It’s been a month since our building work started to make Cecil Sharp House more accessible and luckily we haven’t been driven crazy yet by noise and dust. (But it’s probably no coincidence that some of our team are taking holiday at the moment!)
There are now holes in walls and a pit has been dug deep to allow for the new lift, which will be completed sometime in October. Having been ripped from the basement and ground floors, we now have an array of clay, bricks, toilets and sinks sitting in the builder’s compound on Gloucester Avenue Gate. It’s fascinating to see the skeleton of the building and how it all fits together beneath the foundations.
The lift will occupy the space which was once the ground floor gents toilets and will puncture the building on each level, above and below this space, to enable access to all floors.

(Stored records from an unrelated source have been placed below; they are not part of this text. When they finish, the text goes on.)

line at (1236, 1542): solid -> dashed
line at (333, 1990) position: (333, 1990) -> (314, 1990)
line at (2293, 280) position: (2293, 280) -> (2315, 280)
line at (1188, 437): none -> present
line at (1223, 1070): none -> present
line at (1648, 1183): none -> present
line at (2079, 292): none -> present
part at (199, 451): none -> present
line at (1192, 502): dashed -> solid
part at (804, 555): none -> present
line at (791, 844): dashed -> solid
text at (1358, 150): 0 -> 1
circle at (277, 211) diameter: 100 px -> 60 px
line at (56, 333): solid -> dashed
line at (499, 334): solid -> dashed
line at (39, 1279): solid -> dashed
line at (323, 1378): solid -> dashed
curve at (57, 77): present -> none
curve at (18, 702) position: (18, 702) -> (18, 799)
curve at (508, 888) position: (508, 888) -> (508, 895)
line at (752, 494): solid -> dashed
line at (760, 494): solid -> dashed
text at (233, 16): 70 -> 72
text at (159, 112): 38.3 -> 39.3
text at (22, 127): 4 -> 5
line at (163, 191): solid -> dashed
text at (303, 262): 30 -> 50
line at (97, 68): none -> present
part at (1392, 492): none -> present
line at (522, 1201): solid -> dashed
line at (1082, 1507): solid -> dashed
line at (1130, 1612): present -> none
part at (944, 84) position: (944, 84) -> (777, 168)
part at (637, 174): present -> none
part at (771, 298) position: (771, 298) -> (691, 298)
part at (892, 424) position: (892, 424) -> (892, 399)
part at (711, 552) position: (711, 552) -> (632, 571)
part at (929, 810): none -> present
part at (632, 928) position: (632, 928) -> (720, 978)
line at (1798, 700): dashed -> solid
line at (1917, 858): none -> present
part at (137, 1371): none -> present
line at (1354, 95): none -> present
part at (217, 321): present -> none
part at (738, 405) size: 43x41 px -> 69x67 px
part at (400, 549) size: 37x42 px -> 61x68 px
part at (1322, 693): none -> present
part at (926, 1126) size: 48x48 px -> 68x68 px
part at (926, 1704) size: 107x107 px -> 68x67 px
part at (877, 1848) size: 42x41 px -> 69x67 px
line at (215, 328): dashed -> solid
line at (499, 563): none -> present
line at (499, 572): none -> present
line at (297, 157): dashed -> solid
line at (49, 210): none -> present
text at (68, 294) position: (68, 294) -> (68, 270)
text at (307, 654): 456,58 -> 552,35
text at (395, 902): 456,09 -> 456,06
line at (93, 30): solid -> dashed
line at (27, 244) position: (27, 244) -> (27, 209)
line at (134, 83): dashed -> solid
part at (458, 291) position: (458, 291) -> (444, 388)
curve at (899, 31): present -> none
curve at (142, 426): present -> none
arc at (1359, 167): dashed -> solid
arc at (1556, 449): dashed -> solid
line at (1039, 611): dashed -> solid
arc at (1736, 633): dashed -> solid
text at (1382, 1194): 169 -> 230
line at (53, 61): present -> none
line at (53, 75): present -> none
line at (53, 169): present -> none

This means we don’t currently have accessible toilets internally, although we have hired an accessible portaloo for our disabled patrons to use. This is conveniently sited just outside the front entrance.
Architects impressions of the new foyer at Cecil Sharp House
We will have new ladies and gents accessible toilets by early August. The next phase of works we look forward to will be the redevelopment of the lobby and entrance to the House which starts in early September. We can’t wait to see this area become a lighter, brighter and more welcoming space with glazed walls recreating the look and feel of the original entrance hall in the 1930s.
From 2 to 13 September the Vaughan Williams Memorial Library (VWML) will be closed while the reception transformation takes place. Our hard working library team will still be available on the phone and via email to answer any queries you may have about our collections.
That’s all for now. We will keep you updated as the project unfolds.
The English Folk Dance and Song Society (EFDSS) has been awarded a grant of £378,842 from Arts Council England, as part of their small capital grants programme, to improve access at Cecil Sharp House. This project is also supported by The Headley Trust.